NC leaders have publicly criticized the government’s performance, though both parties have agreed to resolve their differences.While Deuba himself may not be actively seeking to destabilize the government, Dahal’s statements have strengthened his bargaining power in key political appointments. Prime Minister Oli, once known for his uncompromising stance, now appears more flexible, offering crucial positions to the NC to maintain their support. UML leaders suspect that certain forces are working to isolate them ahead of the 2027 elections, potentially forming a grand electoral alliance against them. UML members also feel that the NC is increasingly dominating government affairs, creating unease within their ranks.
Following the March 28 protests, pro-monarchy forces are attempting to regroup. Police recently arrested Durga Prasai, a key figure in the protests, in India’s Assam state, where he was hiding. Authorities are investigating his alleged involvement in arson, vandalism and violence during the demonstrations. The movement also appears fragmented, with Jagman Gurung’s group and the Rastriya Prajatantra Party (RPP) failing to coordinate unified protests. The RPP plans to launch mass demonstrations soon and is demanding the release of its leaders, Rabindra Mishra and Dhawal Shumsher Rana, though the government has refused negotiations.
In his New Year message, the former king expressed regret over last month’s violence but framed the protests as a sign of growing public awareness about Nepal’s future.

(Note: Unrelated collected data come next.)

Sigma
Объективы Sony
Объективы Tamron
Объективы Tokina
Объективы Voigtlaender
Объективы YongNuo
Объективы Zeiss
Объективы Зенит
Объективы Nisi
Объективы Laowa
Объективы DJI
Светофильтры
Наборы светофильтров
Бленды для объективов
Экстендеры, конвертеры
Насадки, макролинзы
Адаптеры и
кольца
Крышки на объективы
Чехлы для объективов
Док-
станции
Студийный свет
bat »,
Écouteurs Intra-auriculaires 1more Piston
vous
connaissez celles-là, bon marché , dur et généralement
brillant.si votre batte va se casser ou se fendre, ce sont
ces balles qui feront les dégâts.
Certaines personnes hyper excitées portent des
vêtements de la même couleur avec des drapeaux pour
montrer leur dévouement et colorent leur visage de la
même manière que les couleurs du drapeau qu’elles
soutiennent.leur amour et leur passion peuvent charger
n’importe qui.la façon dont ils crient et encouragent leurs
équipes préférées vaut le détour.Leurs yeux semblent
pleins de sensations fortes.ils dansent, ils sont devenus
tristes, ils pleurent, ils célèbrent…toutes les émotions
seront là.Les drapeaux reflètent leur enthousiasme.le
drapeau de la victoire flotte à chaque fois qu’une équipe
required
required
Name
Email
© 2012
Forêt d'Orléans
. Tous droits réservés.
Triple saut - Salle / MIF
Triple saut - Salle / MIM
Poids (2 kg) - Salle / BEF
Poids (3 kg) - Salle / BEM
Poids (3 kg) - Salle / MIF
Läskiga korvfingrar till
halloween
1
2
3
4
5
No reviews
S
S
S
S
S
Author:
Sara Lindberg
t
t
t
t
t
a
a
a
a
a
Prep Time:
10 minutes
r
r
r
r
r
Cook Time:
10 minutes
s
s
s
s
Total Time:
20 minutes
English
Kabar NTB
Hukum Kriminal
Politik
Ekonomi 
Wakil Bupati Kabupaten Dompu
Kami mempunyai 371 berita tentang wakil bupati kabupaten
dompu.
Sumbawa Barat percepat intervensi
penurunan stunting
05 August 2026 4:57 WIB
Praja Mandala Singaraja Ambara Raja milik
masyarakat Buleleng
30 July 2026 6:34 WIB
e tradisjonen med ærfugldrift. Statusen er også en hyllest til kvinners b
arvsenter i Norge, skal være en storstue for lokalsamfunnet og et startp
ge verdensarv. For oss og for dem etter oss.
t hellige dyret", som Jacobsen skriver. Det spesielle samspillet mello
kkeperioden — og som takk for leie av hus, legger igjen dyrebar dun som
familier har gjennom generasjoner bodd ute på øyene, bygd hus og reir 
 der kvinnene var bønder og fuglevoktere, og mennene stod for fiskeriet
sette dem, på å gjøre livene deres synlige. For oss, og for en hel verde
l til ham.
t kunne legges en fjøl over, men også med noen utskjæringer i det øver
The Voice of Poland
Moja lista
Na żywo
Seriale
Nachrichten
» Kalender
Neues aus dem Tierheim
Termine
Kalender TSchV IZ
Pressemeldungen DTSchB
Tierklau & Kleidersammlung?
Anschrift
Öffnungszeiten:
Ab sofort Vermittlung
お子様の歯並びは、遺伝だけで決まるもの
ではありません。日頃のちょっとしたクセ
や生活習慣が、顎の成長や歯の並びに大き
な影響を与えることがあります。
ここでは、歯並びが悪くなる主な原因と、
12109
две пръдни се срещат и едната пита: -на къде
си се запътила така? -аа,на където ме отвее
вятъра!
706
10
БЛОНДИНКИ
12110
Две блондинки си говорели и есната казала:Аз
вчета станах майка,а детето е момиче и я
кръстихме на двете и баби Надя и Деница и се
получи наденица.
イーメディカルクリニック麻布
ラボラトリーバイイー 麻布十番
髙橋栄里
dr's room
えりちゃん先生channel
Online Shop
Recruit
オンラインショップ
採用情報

Despite skepticism about his commitment to democracy, he reiterated his support for a multi-party system and constitutional monarchy, signaling a tacit approval of the pro-monarchy movement.
Meanwhile, teachers continue to protest, demanding government action on their grievances. Despite ongoing talks, resolution seems not so close, prompting the government to prepare for a House session to pass the Education Bill.
The High-Level Economic Reform Advisory Commission, led by former Finance Secretary Rameshore Khanal, has identified declining consumption and investment as major obstacles to economic growth.
The commission recommends immediate policy measures to stimulate demand, alongside structural reforms to reduce production costs and improve competitiveness. Key issues include sluggish credit growth, stalled real estate transactions, funds trapped in cooperatives, delayed government payments, and a crisis in the construction sector. The report also highlights how pandemic-era monetary policies, inadequate fiscal stimulus and import restrictions have exacerbated economic stagnation over the past two years.
In yet another development, former President Bidya Devi Bhandari has hinted at her entry into UML politics, suggesting that due to health reasons, Prime Minister Oli may gradually hand over party leadership to her. Meanwhile, former Vice-President Nanda Kishor Pun has joined the Maoist Center. At the same time, the Rastriya Swatantra Party (RSP), the fourth largest party in the parliament, continues to face a crisis disproportionate with its size after Chairperson Rabi Lamichhane’s re-arrest, casting uncertainty over its upcoming general convention. With Lamichhane detained, internal divisions among top leaders have weakened the party’s functionality, though efforts to strengthen grassroots organization continue.